TEXT below:

Electronic Design

TCP/IP Sniffer Designs Teaches Basics of Embedded Ethernet

Add an Internet-ready comm port to your embedded-system design with an off-the-shelf Ethernet controller.

Trying to understand every detail involved in creating an embedded product that communicates via Internet protocols can be a daunting task. These protocols were created for systems that generally have much more CPU power and memory than the average embedded design. So as an embedded engineer, it's very important that you know as much about TCP/IP as possible. Only then will you understand how to intelligently scale down these protocols to work in an embedded design.

This article provides the introductory steps necessary for integrating TCP/IP into a product. Creating the simple version of a Network Packet Sniffer de-scribed here will expose the Ethernet frame in detail and enable the investigation of data traffic on a local-area network (LAN).

Implementing embedded Ethernet requires a fundamental understanding of how to use an off-the-shelf Ethernet controller as an Internet-ready communication port in a design. Learning the general topology of a Packet Sniffer is the first step.

What's An Embedded Ethernet Sniffer? The word Sniffer is really shorthand for Packet Sniffer, a common networking term. A Packet Sniffer is a network-monitoring tool that captures data packets and decodes them into a desirable form for a user. Generally, they're employed to debug and monitor network problems.

An Embedded Sniffer occupies a spot in a LAN much as a normal computer would (Fig. 1). It simply displays a snapshot of the data traffic at a given moment. An Embedded Ethernet Sniffer is a passive device that never transmits data onto a LAN. It's configured to trap and capture data, based on a few parameters provided by a user.

End of TEXT.
INFORMATION PROVIDED below:

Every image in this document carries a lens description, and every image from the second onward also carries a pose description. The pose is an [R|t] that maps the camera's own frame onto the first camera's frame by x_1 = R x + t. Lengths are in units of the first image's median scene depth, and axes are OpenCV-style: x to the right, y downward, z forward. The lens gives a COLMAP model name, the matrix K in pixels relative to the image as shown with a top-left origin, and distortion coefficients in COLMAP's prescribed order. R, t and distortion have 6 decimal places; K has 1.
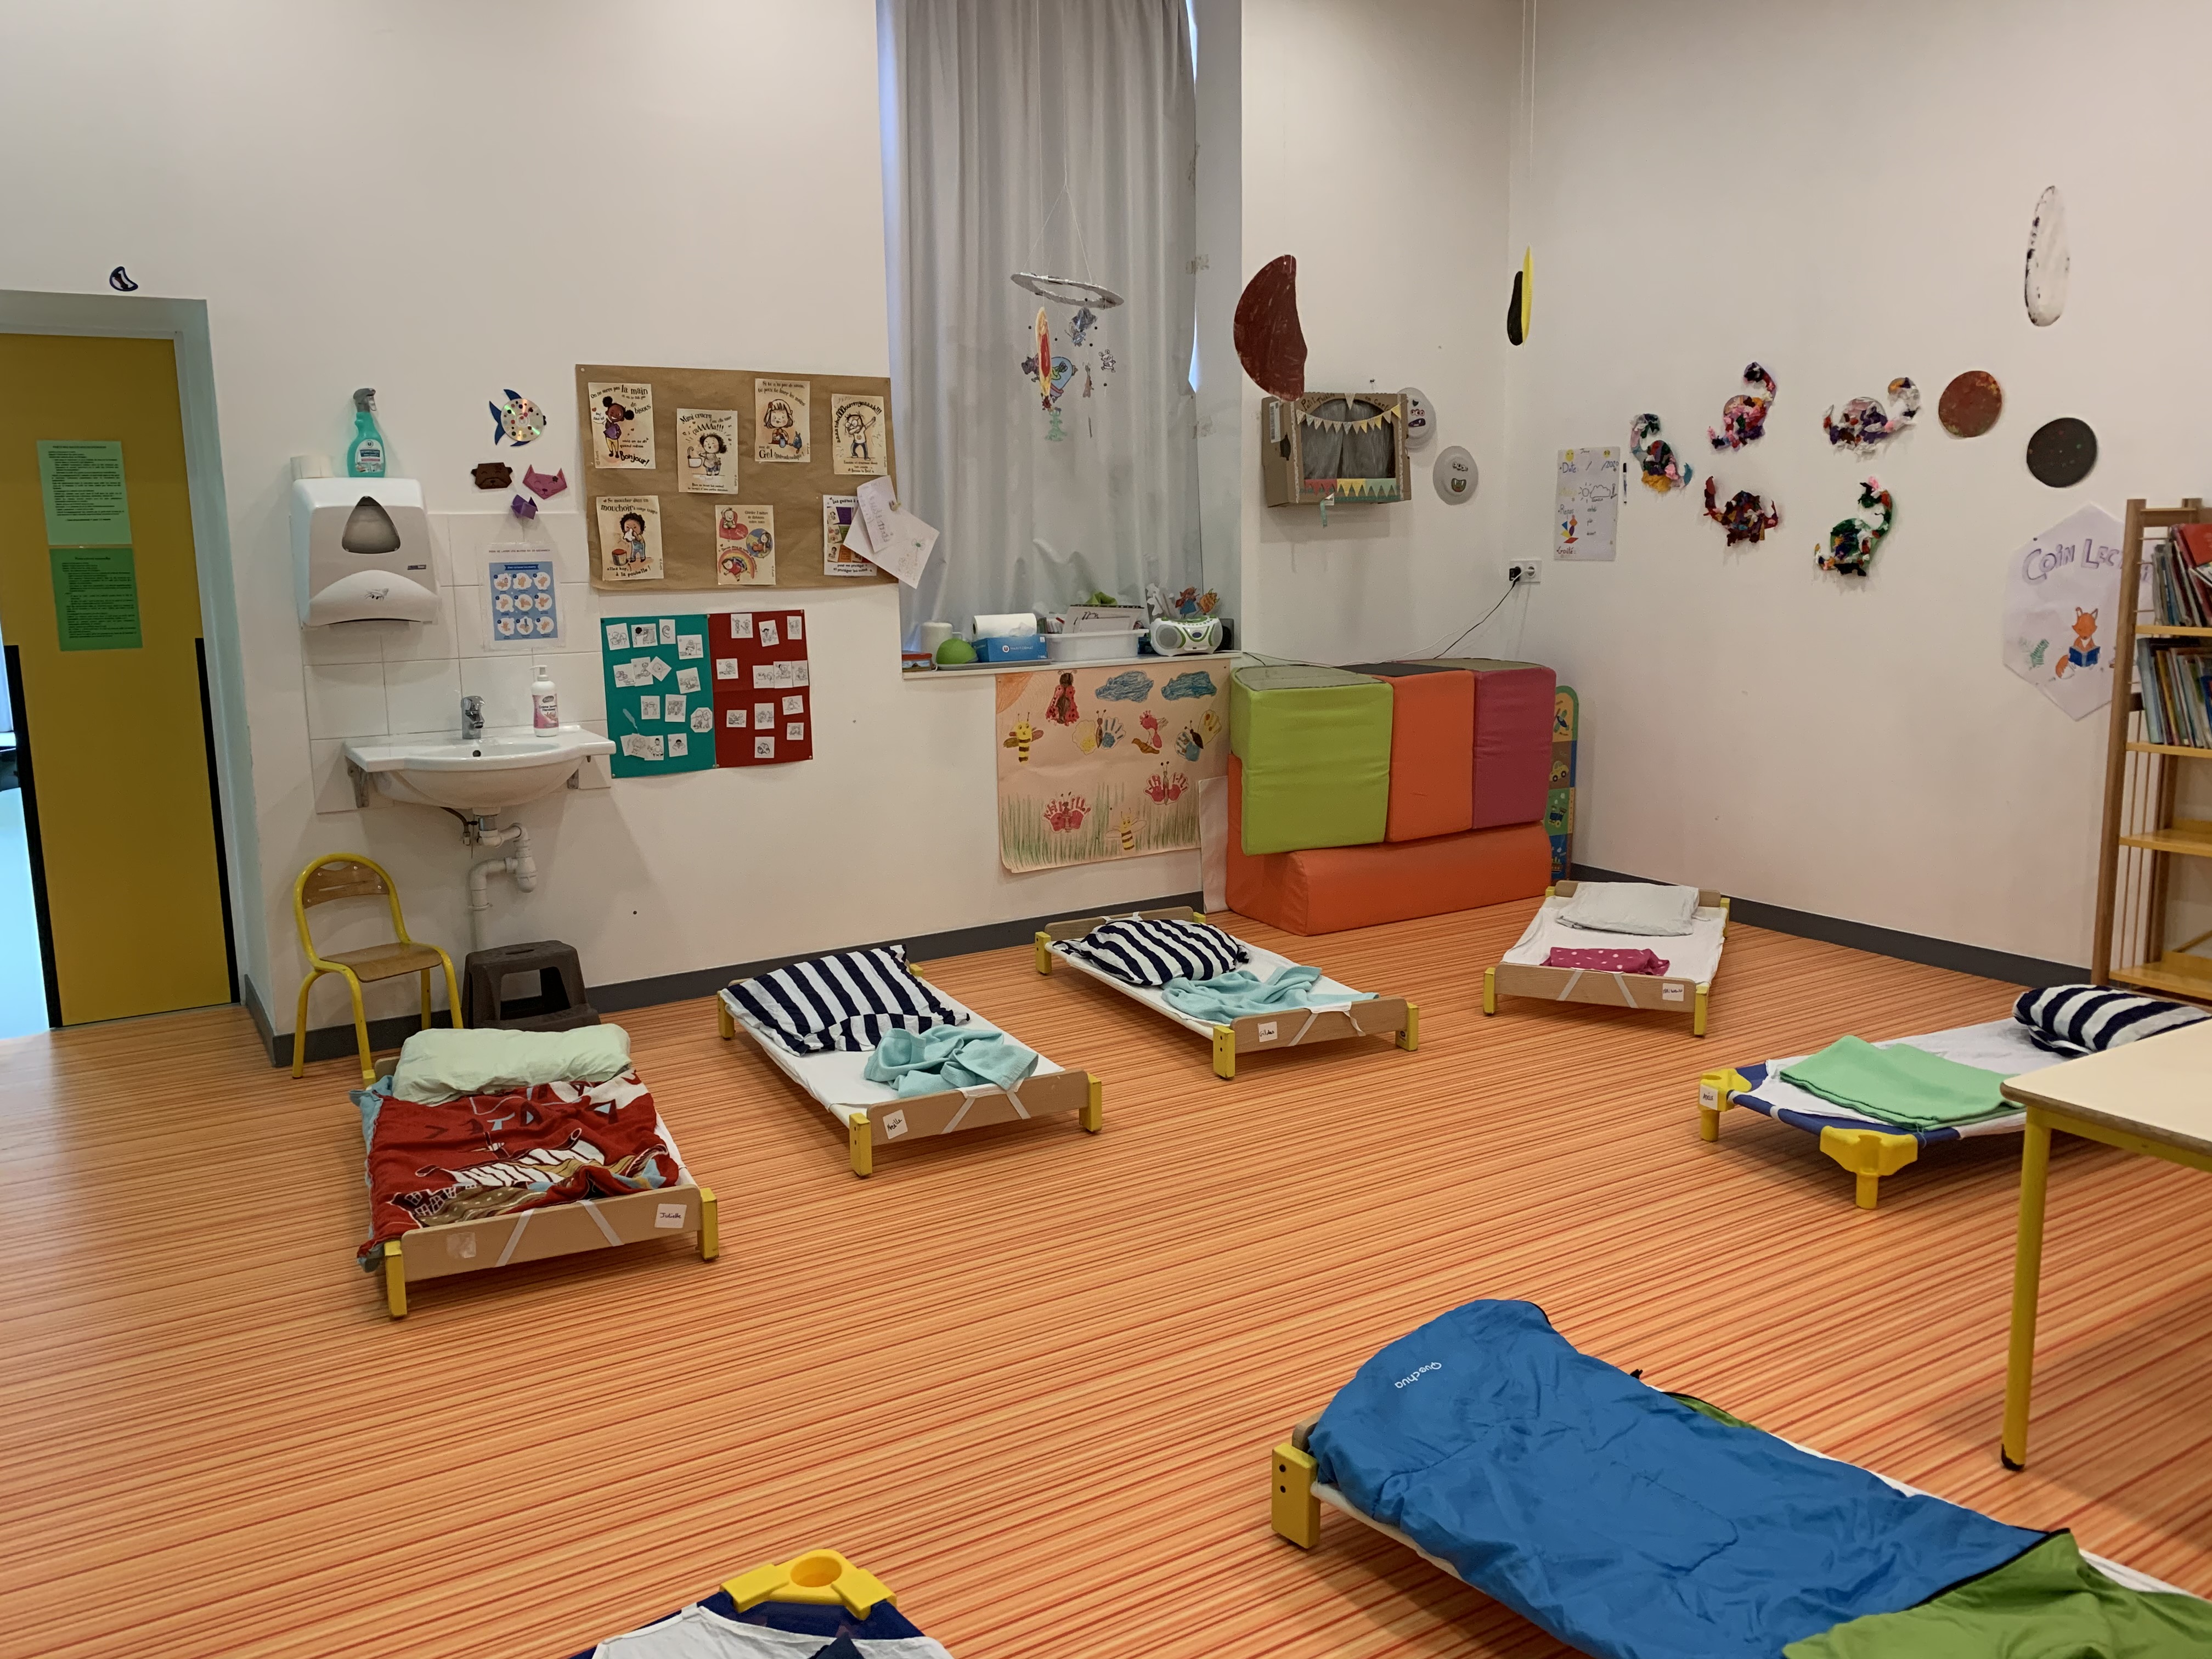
lens RADIAL K [[1694.2, 0, 1092.4], [0, 1694.2, 832.5], [0, 0, 1]] dist [0.014791, -0.019234]
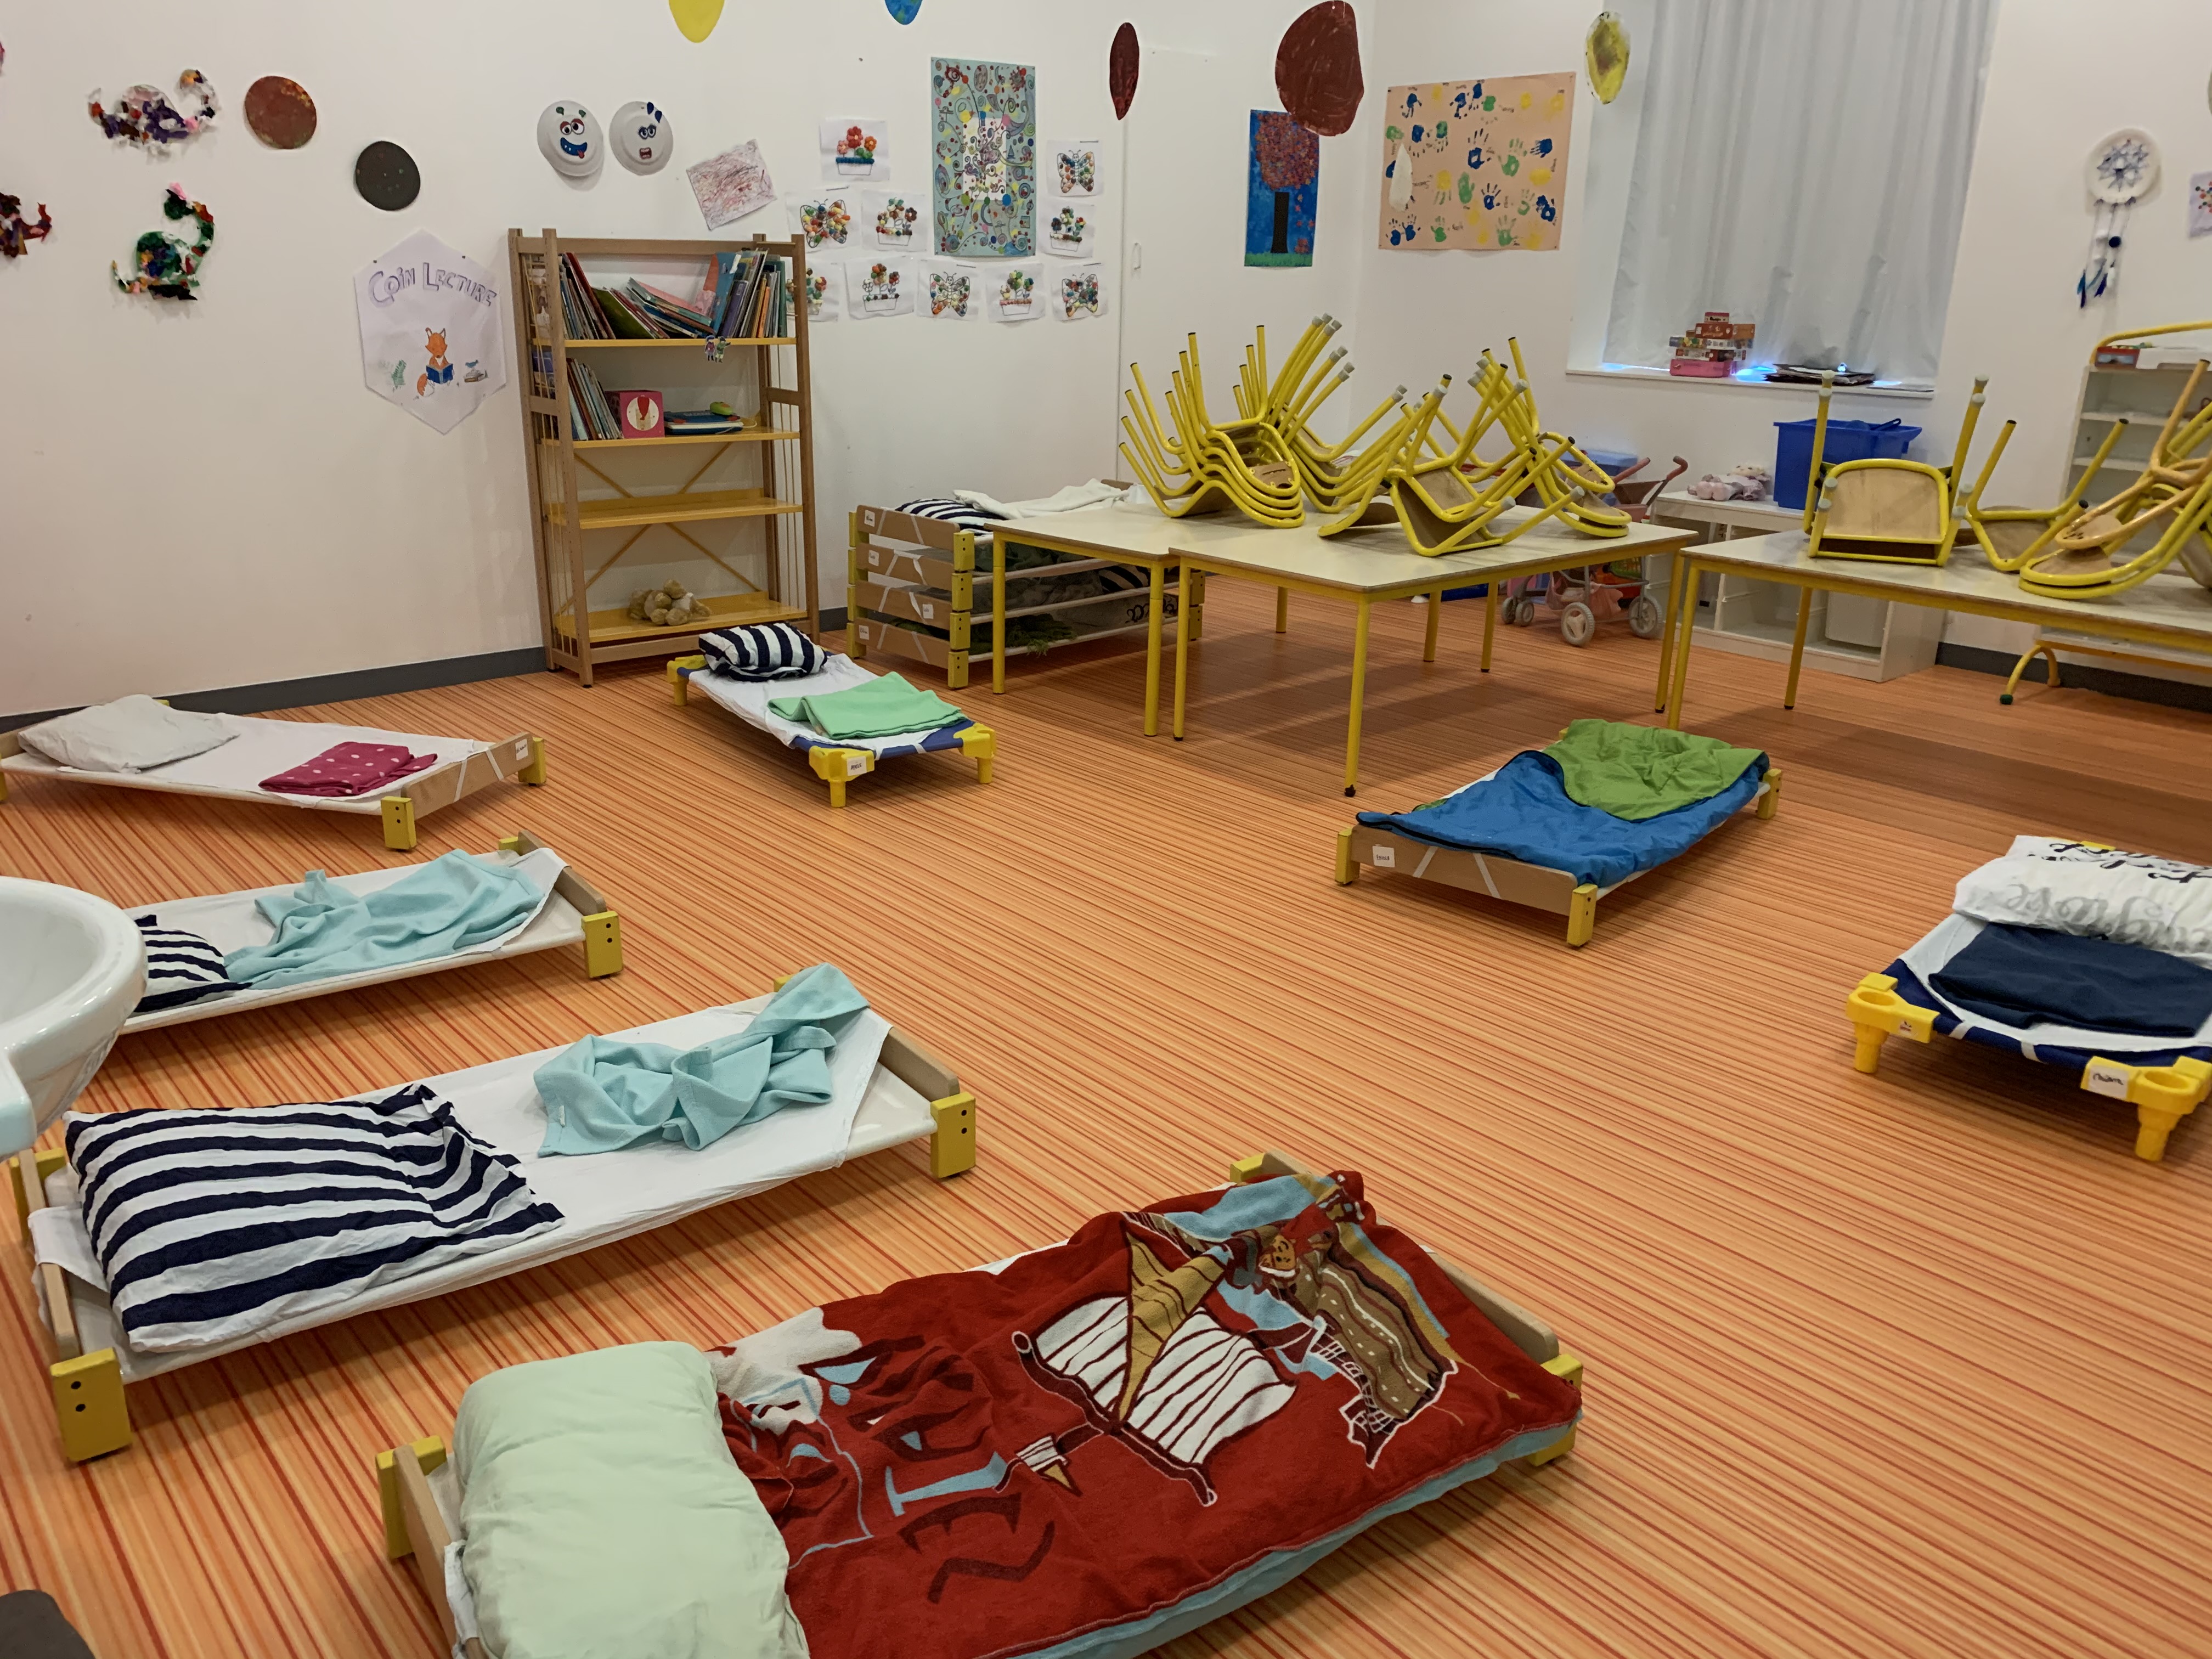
lens RADIAL K [[1694.2, 0, 1092.4], [0, 1694.2, 817.2], [0, 0, 1]] dist [0.014791, -0.019234]
pose [[-0.153815, -0.297119, 0.942370, -0.550421], [0.149981, 0.935649, 0.319480, -0.113855], [-0.976651, 0.190478, -0.099355, 0.697272]]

End of INFORMATION PROVIDED.

REQUIREMENT A:
Answer these questions from the article on embedded Ethernet, one line each:
(i) What does the article say Internet protocols were created for?
(ii) For what purposes are Packet Sniffers generally employed?
(iii) Does an Embedded Ethernet Sniffer ever transmit data onto a LAN?
REQUIREMENT B: In the embedded Ethernet article, copy everything from "An Embedded Sniffer" down to "provided by a user." word for word.
REQUIREMENT C: Carry on the article about the Embedded Ethernet Sniffer from the point where it stops.

RESPONSE AREA A:
(i) Systems that generally have much more CPU power and memory than the average embedded design.
(ii) To debug and monitor network problems.
(iii) No. It is a passive device that never transmits data onto a LAN.

RESPONSE AREA B:
An Embedded Sniffer occupies a spot in a LAN much as a normal computer would (Fig. 1). It simply displays a snapshot of the data traffic at a given moment. An Embedded Ethernet Sniffer is a passive device that never transmits data onto a LAN. It's configured to trap and capture data, based on a few parameters provided by a user.

RESPONSE AREA C:
The three parameters of interest are Ethernet addresses, IP addresses, and TCP port numbers. We'll begin by examining the fundamental concepts and building blocks for an Ethernet Sniffer used to monitor and capture TCP/IP frames.

Reviewing The TCP/IP Stack: When creating an embedded Ethernet application, a historical perspective of the Ethernet frame and knowledge of its modern-day implementation helps one to appreciate the peculiarities of the frame's composition. Just like every other form of communication, networking has its own protocols. TCP/IP, often referred to as the Internet Architecture, is a loose interpretation of the strictly layered architecture called the Open System Interconnection Model, otherwise known as the OSI Model. Seven layers compose this architecture.

The Upper layers—independent layers—prepare and present data to the user:

  • Application: Interface to the end user.
  • Presentation: Converts application data to a common format.
  • Session: Organizes and routes data to/from application processes.

The Lower layers route, package, and verify data, regardless of the data:

  • Transport: Establishes and maintains intercomputer communication.
  • Network: Provides the physical routing between computers.
  • Data Link: Corrects transmission errors.
  • Physical: The wiring.

On the other hand, the TCP/IP Model (Stack) has only four layers:

  • Application Layer: FTP, SMTP, Telnet, etc.
  • Transport Layer: TCP, UDP, etc.
  • Network Layer: IP, ICMP, etc.
  • Link Layer: Ethernet, etc.

For this article, the layers of interest, in order of their importance, are the Link, Network, and Transport layers. Focus on the Link layer will concentrate on where the device driver lies. The Network layer will be examined only as it pertains to IP, and the Transport layer just as it relates to TCP. The Application layer won't be discussed.

The Link Layer—Ethernet Isn't Always Ethernet: In the early 1980s, a networking standard called Ethernet was created after approximately a decade of development. This technology uses Carrier-Sense Multiple Access with Collision Detection, or CSMA/CD. The three-part definition of CSMA/CD essentially defines the Ethernet concept. Consider a LAN configuration with multiple computers:

  • Carrier Sense means that before a computer transmits data onto a network, it must monitor (sense) that network for data traffic. If the network is busy with other communication, the data transmission has to be suspended until the network is clear.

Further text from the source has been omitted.